Duke lacrosse families anticipated a decision as soon as today on whether North Carolina special prosecutors would dismiss charges against three former players accused of sexually assaulting a woman at an off-campus party.
Parents of the indicted players and of current team members have long said they wanted to be present when prosecutors from the state attorney general's office announced a decision that the families believe will exonerate the defendants.
Parents and legal observers say they will look closely at the decision's wording. The lacrosse program's supporters hope the decision will not only drop the remaining charges, but also register disapproval of Durham County District Attorney Michael B. Nifong for bringing the case against Collin Finnerty of Garden City, N.Y., Reade Seligmann of Essex Fells, N.J., and David Evans of Bethesda.
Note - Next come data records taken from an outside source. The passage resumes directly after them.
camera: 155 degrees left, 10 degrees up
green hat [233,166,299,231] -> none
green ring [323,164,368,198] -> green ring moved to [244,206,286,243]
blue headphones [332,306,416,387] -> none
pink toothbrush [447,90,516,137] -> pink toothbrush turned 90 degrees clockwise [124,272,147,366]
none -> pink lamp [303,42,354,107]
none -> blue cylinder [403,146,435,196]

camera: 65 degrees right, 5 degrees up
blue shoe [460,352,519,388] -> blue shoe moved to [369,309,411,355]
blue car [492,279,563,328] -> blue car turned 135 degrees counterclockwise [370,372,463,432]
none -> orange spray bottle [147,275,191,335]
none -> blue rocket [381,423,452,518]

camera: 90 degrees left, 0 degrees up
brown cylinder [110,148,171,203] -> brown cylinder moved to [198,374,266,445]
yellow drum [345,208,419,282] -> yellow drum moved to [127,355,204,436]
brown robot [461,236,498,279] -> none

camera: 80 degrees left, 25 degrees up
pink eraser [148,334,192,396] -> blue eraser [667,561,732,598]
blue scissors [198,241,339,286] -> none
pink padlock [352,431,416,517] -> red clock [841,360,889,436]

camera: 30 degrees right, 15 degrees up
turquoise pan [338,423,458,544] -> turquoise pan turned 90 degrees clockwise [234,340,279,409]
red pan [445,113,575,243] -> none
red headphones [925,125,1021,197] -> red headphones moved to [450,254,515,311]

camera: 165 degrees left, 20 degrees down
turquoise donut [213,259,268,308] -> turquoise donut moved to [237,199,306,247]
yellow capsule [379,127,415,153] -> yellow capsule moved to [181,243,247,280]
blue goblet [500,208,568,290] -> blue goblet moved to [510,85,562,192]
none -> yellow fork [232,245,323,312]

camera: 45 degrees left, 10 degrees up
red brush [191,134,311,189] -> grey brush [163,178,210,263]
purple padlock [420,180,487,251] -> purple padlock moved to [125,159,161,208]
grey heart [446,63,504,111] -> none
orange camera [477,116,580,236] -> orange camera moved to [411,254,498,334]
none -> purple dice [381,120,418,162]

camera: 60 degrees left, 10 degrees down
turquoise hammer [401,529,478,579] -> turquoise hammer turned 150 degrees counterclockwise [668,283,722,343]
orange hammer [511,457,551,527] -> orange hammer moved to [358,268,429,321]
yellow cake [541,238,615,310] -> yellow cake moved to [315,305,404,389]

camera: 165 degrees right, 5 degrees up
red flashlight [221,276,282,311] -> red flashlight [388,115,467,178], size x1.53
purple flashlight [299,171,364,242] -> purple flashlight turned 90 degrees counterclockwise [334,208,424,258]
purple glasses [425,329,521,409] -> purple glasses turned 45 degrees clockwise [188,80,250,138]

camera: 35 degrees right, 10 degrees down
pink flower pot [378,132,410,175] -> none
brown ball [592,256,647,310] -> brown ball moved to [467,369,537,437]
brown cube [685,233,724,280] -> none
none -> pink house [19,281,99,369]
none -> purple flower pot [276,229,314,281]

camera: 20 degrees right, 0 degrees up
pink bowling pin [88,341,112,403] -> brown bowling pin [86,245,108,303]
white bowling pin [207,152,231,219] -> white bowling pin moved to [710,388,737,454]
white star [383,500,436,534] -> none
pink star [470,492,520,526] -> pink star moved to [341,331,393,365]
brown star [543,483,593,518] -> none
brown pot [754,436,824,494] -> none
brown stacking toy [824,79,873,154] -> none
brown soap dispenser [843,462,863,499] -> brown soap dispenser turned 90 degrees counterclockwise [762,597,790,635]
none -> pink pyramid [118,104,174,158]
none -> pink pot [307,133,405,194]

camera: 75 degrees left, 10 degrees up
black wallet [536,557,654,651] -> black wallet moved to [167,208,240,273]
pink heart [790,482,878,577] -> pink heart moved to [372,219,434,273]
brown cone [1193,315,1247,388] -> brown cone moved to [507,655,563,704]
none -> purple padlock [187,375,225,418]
Nifong asked to be taken off the case in January after ethics charges were lodged against him by the North Carolina State Bar. The attorney general's office then conducted its own investigation.
"I think the critical thing could be the wording," Duke law professor Paul Haagen said. "It could simply say the state can no longer prove its case, which would be a very harmful outcome for the community." Or, Haagen said, the decision "could provide a full accounting of why the case should never have been brought."
Many parents planned to travel to Durham this weekend anyway to watch Duke, which has won five of six, play defending national champion Virginia. Now they'll be going earlier than planned and hoping for good news.
"I pray that those who rushed to judgment and condemned these innocent boys will find the courage to admit their mistakes and will apologize for the damage they have caused," said Sally Fogarty, of Chevy Chase, whose son, Gibbs, is a sophomore on the team.
She called the accusations "a complete fabrication by a desperate woman."
The accuser, a student at North Carolina Central University, alleged she was pulled into a bathroom and raped during a March 13, 2006, party at a house rented by three team captains. She has periodically changed her statements since then about what happened, according to court documents and Duke reports.
Many North Carolina Central students support her and say she has been discredited because she lacks money and influence.
On March 28, 2006, Duke indefinitely suspended the lacrosse program until there was a clearer legal resolution. The team began playing again this year.